On July 29, 2014, the U.S. Court of Appeals for the Fifth Circuit issued an as-applied ruling in a case involving Mississippi’s statute requiring that all physicians affiliated with a Jackson clinic providing abortion services have admitting and staff privileges at local hospitals. All local hospitals were unwilling to grant privileges to two of the clinic’s physicians who were involved most directly in abortion services because of the nature of their practices. Had the state’s statute been enforced, the clinic—Mississippi’s only facility offering abortion services—would have been ordered to close.
Mississippi’s argument was that ordering the clinic to close would not impose an undue burden on Mississippi women’s constitutional rights because women would be able to travel to nearby states for abortion services. The Fifth Circuit reasoned to the contrary: “Mississippi may not shift its obligation to respect the established constitutional rights of its citizens to another state. Such a proposal would not only place an undue burden on the exercise of the constitutional right, but would also disregard a state’s obligation under the principle of federalism—applicable to all fifty states—to accept the burden of the non-delegable duty of protecting the established federal constitutional rights of its own citizens.” Jackson Women’s Health Organization v. Currier, 2014 WL 3730467 (July 29, 2014).
The District Court had granted a preliminary injunction regarding enforcement of the Mississippi statute (H.B. 1390, enacted in 2012). The Fifth Circuit affirmed the District Court decision, modified to clarify that it was limited to the case involving Jackson Women’s Health Organization. The standard for review on appeal was whether the district court’s decision was an abuse of discretion; the primary issue was whether the clinic had shown a substantial likelihood of success on the merits of its contention that the statute imposed an undue burden on women’s constitutional rights. (As a preliminary matter, the Fifth Circuit concluded that the regulation met its rational basis test that tips the scales in the state’s favor. The law could be presumed rationally related to the legitimate state interest in preventing patient abandonment, even if it is based on “rational speculation . . . unsupported by evidence or empirical data.”)
With respect to whether the statute had the effect of imposing an undue burden on women’s constitutional rights, Fifth Circuit precedent is that distance or cost alone are insufficient.
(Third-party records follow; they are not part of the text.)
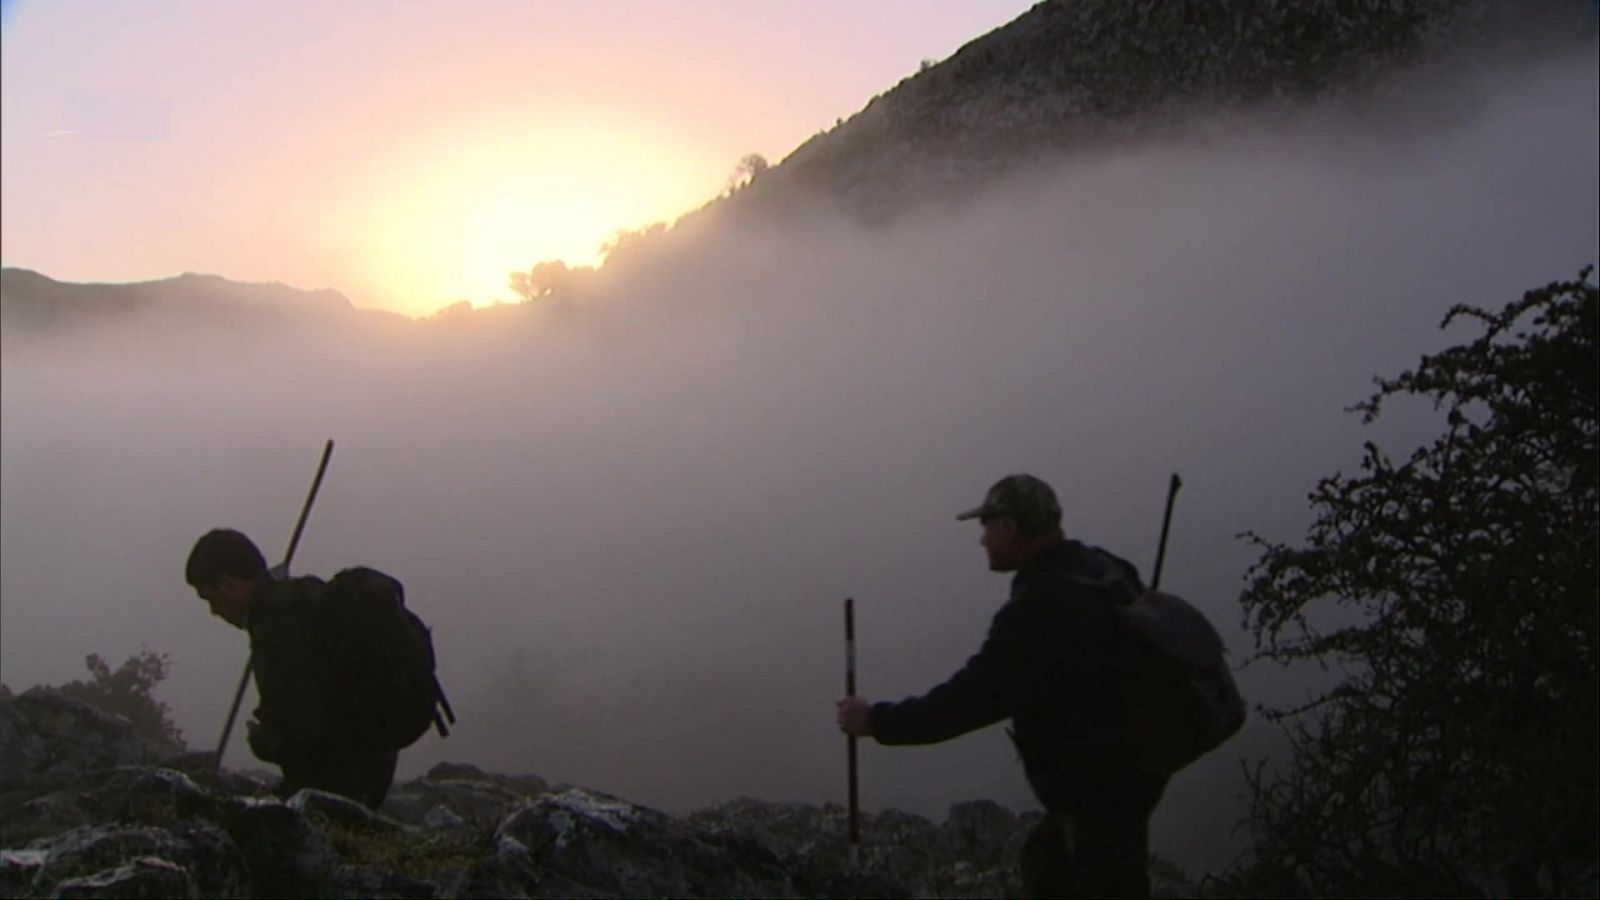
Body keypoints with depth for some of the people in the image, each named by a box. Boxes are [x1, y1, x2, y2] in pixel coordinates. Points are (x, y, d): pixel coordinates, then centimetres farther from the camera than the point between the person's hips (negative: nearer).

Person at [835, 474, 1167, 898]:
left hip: (1099, 782, -10)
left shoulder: (1042, 606, -27)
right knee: (1047, 866, 25)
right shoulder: (1100, 570, 4)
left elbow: (973, 697, -27)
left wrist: (877, 721, -17)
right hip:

The question for the Fifth Circuit was therefore whether out of state clinics could be considered in the undue burden analysis. In resolving whether state lines matter, the court parsed the US Supreme Court decision in Planned Parenthood of Southeastern Pennsylvania v. Casey, 505 U.S. 833 (1992), and the Tenth Circuit decision in Jane L. v. Bangerter, 102 F.3d 1112 (10th Cir. 1996), cert. denied, 520 U.S. 1274 (1997), neither of which considered out of state clinics in the undue burden analysis. The court also turned to State of Missouri ex rel. Gaines v. Canada, 305 U.S. 337 (1938), for additional support. In Gaines, Missouri had argued that it was not required to grant African-American residents admission to its state law school because it was willing to provide them with tuition stipends for use in law schools in neighboring states. The U.S. Supreme Court held that the tuition stipend program could not relieve Missouri of its responsibilities to its citizens under the Fourteenth Amendment. Although Gaines was an equal protection, not a due process, case, the Fifth Circuit applied its reasoning to conclude that Mississippi could not rely on the availability of abortion services in neighboring states to counter the claim that it was imposing an undue burden on Mississippi women’s constitutional rights.
Judge Garza, writing in dissent, criticized the conclusion that the Mississippi statute created the undue burden, the application of Gaines, and the Casey decision itself. On all three points, Judge Garza (appointed by President George H.W. Bush in 1991; on senior status beginning in 2012) took a very limited view of the responsibilities of states. It would not be the effect of the statute to cause the clinic to close, he said, because the privileging decisions were made by local hospitals; he would thus permit the state to do indirectly through private actors what it perhaps could not do itself directly. Gaines, Judge Garza said, is “wholly inapposite” because it held that states could not shift their duties to provide equal protection to other states—whereas in the abortion context the state’s only constitutional duty is not to unduly burden its citizens, a duty it is not shifting to other states. What Judge Garza fails to recognize is that Mississippi’s undue burden analysis does shift responsibilities elsewhere, for it assumes that abortions remain available in at least some jurisdictions. The state’s “negative” duty is not just a duty of inaction; it is a duty to choose among ways of meeting its rational ends that does not unduly burden and it cannot rely on other states to bail it out. Finally, Judge Garza criticized Casey for adopting what he viewed as a standard that gives courts unlimited discretion to impose their political preferences to determine when the state has imposed an undue burden. On Judge Garza’s view, determining what burdens to impose is a matter for state legislatures, in their unlimited discretion.